L'uso di buttare i clandestini in mare non è una leggenda nera
della marineria. L'ultimo episodio è avvenuto pochi mesi fa nel
Canale di Sicilia. Anche se quel giovane somalo non era
tecnicamente uno stowaway: non era stato scoperto sulla nave ma
l'aveva raggiunta a nuoto dopo essersi tuffato dal gommone col
quale, assieme a sessanta connazionali, tentava di raggiungere
l'Italia. Il comandante l'ha ributtato in acqua e la cosa
sarebbe finita là se il gommone non fosse arrivato a Lampedusa
dove i compagni della vittima hanno raccontato tutto. Il
peschereccio è stato individuato e gli uomini dell'equipaggio
hanno confermato il racconto dei migranti. Così il comandante è
stato arrestato: omicidio volontario.
Un caso. Perché è molto raro che vicende di questa ferocia
abbiano testimoni che non siano, nello stesso tempo, complici.

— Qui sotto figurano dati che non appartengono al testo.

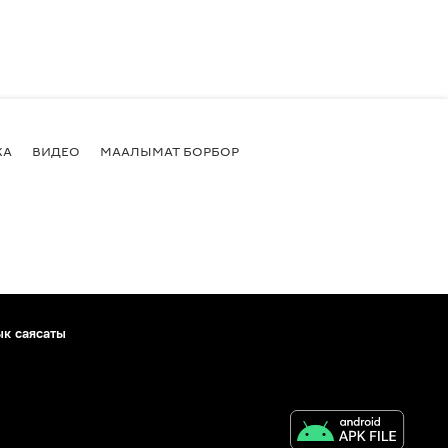
КА
ВИДЕО
МААЛЫМАТ БОРБОР
ык саясаты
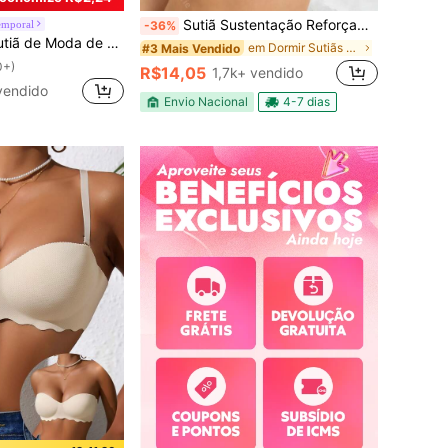
Sutiã Sustentação Reforçado Sem Aro Sem Bojo Conforto Dia Dia - Sutia Normal
emporal
-36%
Sólida com Renda de Contraste para Mulheres
em Dormir Sutiãs e bralettes femininos
#3 Mais Vendido
0+)
R$14,05
1,7k+ vendido
vendido
Envio Nacional
4-7 dias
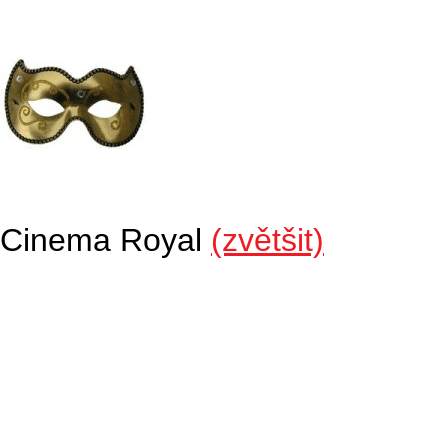
Cinema Royal
(zvětšit)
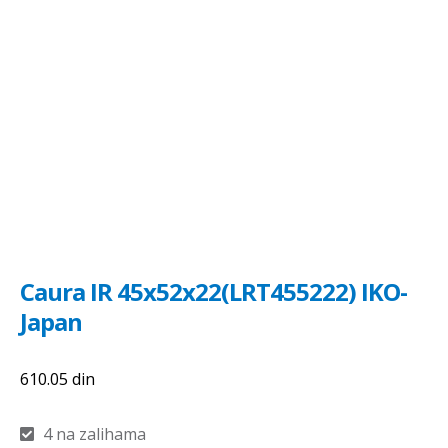
Caura IR 45x52x22(LRT455222) IKO-
Japan
610.05
din
4 na zalihama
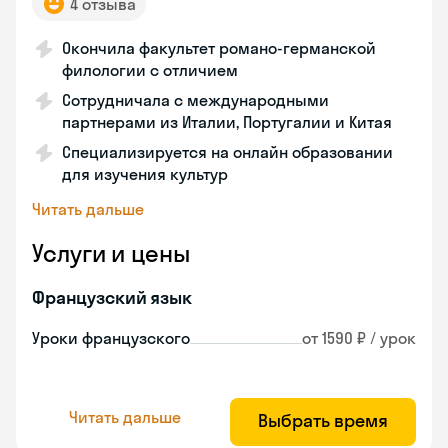
4 отзыва
Окончила факультет романо-германской
филологии с отличием
Сотрудничала с международными
партнерами из Италии, Португалии и Китая
Специализируется на онлайн образовании
для изучения культур
Читать дальше
Услуги и цены
Французский язык
Уроки французского
от 1590 ₽ / урок
Читать дальше
Выбрать время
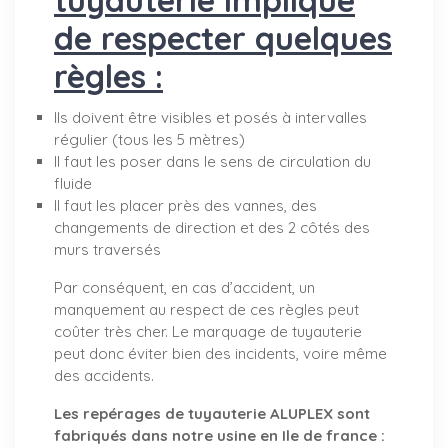
de respecter quelques
règles :
Ils doivent être visibles et posés à intervalles
régulier (tous les 5 mètres)
Il faut les poser dans le sens de circulation du
fluide
Il faut les placer près des vannes, des
changements de direction et des 2 côtés des
murs traversés
Par conséquent, en cas d’accident, un
manquement au respect de ces règles peut
coûter très cher. Le marquage de tuyauterie
peut donc éviter bien des incidents, voire même
des accidents.
Les repérages de tuyauterie ALUPLEX sont
fabriqués dans notre usine en Ile de france :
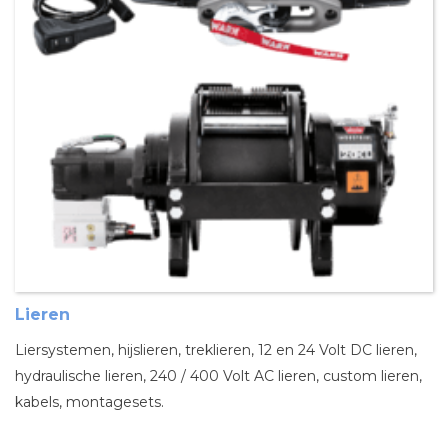
Lieren
Liersystemen, hijslieren, treklieren, 12 en 24 Volt DC lieren,
hydraulische lieren, 240 / 400 Volt AC lieren, custom lieren,
kabels, montagesets.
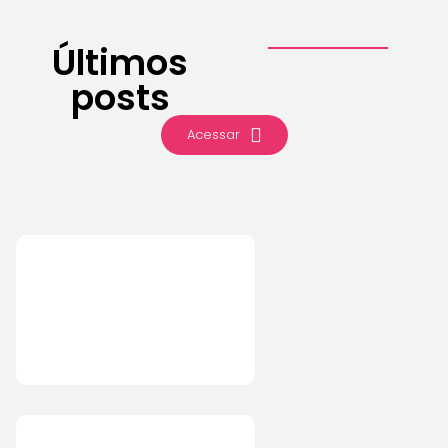
Últimos
posts
Acessar
IA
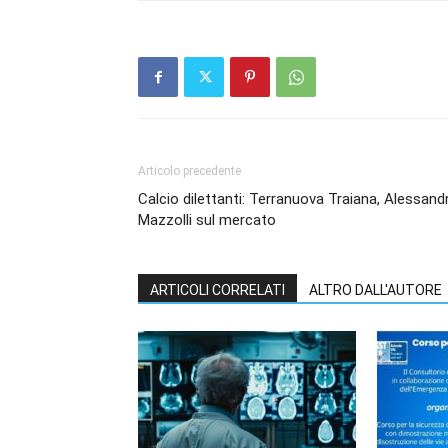
Articolo precedente
Calcio dilettanti: Terranuova Traiana, Alessand
Mazzolli sul mercato
ARTICOLI CORRELATI
ALTRO DALL'AUTORE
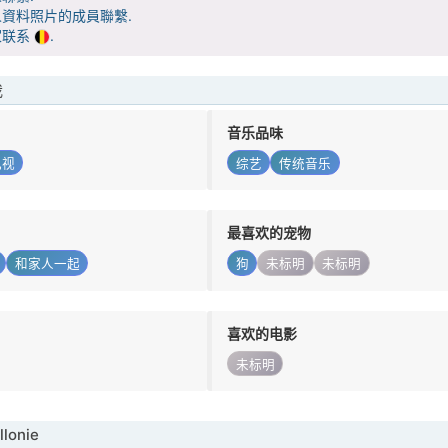
資料照片的成員聯繫.
家联系
.
我
音乐品味
电视
综艺
传统音乐
最喜欢的宠物
和家人一起
狗
未标明
未标明
喜欢的电影
未标明
lonie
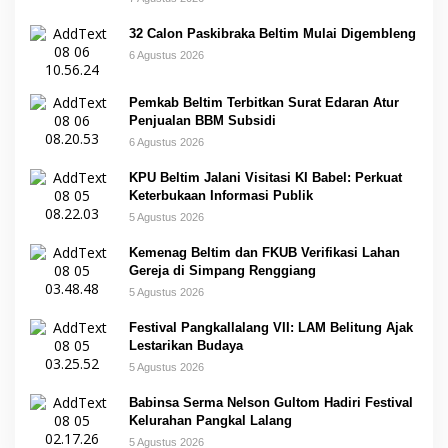
32 Calon Paskibraka Beltim Mulai Digembleng
6 Agustus 2026
Pemkab Beltim Terbitkan Surat Edaran Atur
Penjualan BBM Subsidi
6 Agustus 2026
KPU Beltim Jalani Visitasi KI Babel: Perkuat
Keterbukaan Informasi Publik
5 Agustus 2026
Kemenag Beltim dan FKUB Verifikasi Lahan
Gereja di Simpang Renggiang
5 Agustus 2026
Festival Pangkallalang VII: LAM Belitung Ajak
Lestarikan Budaya
5 Agustus 2026
Babinsa Serma Nelson Gultom Hadiri Festival
Kelurahan Pangkal Lalang
5 Agustus 2026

Ma è il mare, a volte, a raccontarle col suo linguaggio di
distanze e correnti. "Quando vedi un cadavere che galleggia a
sessanta miglia dalla costa, lontano dalle rotte dei boat
people, sai che non può che essere caduto da una nave", dice
Salvatore Lupo, primo ufficiale sulle rotte tra l'Africa
settentrionale e l'Italia.
Benché oscurata dagli sbarchi di massa a Lampedusa, la tecnica
individuale di assalto alla Fortezza Europa preesiste all'inizio
dei grandi flussi migratori dall'Africa e dall'Asia. "Tra il
1976 e il 1978 - racconta Ferdinando Buovolo, oggi comandante
sulle navi della Tirrenia - ho lavorato sulle rotte mercantili
dalla Nigeria e dal Lagos. All'equipaggio venivano pagate sempre
un paio d'ore di straordinario per la 'ispezione
anti-clandestini'. Ma, nonostante i controlli, era frequente che
qualcuno riuscisse a entrare". Nel 2004 è stato introdotto l'Isps
Code, un protocollo antiterrorismo per la sicurezza delle navi.
I controlli sono diventati più severi e il numero di stowaway si
è ridotto. Ma, contemporaneamente, si sono affinate le tecniche
di imbarco clandestino.
Siamo in un Internet point. Hassan, trentenne egiziano, apre un
sito con gli orari delle navi della "compagnia Messina": "E'
quanto ho fatto in Libia. Così ho saputo i giorni nei quali la
nave italiana sarebbe stata a Tripoli". Quindi va su Google map.
Il porto di Tripoli è nitidissimo. Hassan, muovendo la freccia
del mouse, ricostruisce il suo percorso notturno dalla spiaggia
di un albergo fino al molo. "Ho aspettato le due di notte e sono
salito a bordo arrampicandomi su una cima. Ho raggiunto la zona
dei motori e mi sono infilato in una scatola metallica che
conteneva attrezzi di lavoro. Mi hanno trovato dopo cinque
giorni".
Appena il traghetto è giunto a Genova, Hassan è stato affidato
al comandante perché lo riportasse a Tripoli. "Poche ore prima
della partenza ho rotto un bicchiere e mi sono tagliato
l'interno della bocca. Ho cominciato a vomitare sangue. Mi hanno
sbarcato subito per ricoverarmi in ospedale. Sono fuggito da lì
qualche giorno dopo". L'ex stowaway Hassan è così diventato un
"clandestino" nel linguaggio corrente.
Mamadou Cisse, invece, non ha pianificato la
fuga. Ha lasciato il suo villaggio della Nuova Guinea con la
sola idea di arrivare in qualche modo in Europa. E' entrato in
Senegal, ha raggiunto Dakar e ha vagato per qualche settimana
nel porto osservando i movimenti delle navi più grandi. E'
salito sulla prima dove ha potuto. Non ricorda esattamente la
durata della navigazione. "Forse una settimana. E' stato un
viaggio durissimo. Assieme a un altro ragazzo siamo entrati via
mare all'interno del vano del timone. Siamo rimasti là per tutto
il tempo. Avevamo acqua e viveri". Dopo l'approdo, Mamadou e il
suo compagno d'avventura hanno atteso la notte e hanno raggiunto
una banchina. Li hanno visti e arrestati. Solo in quel momento
hanno saputo dove si trovavano: Santos, Brasile. In Europa il
pur fortunato Mamadou c'è arrivato al secondo tentativo.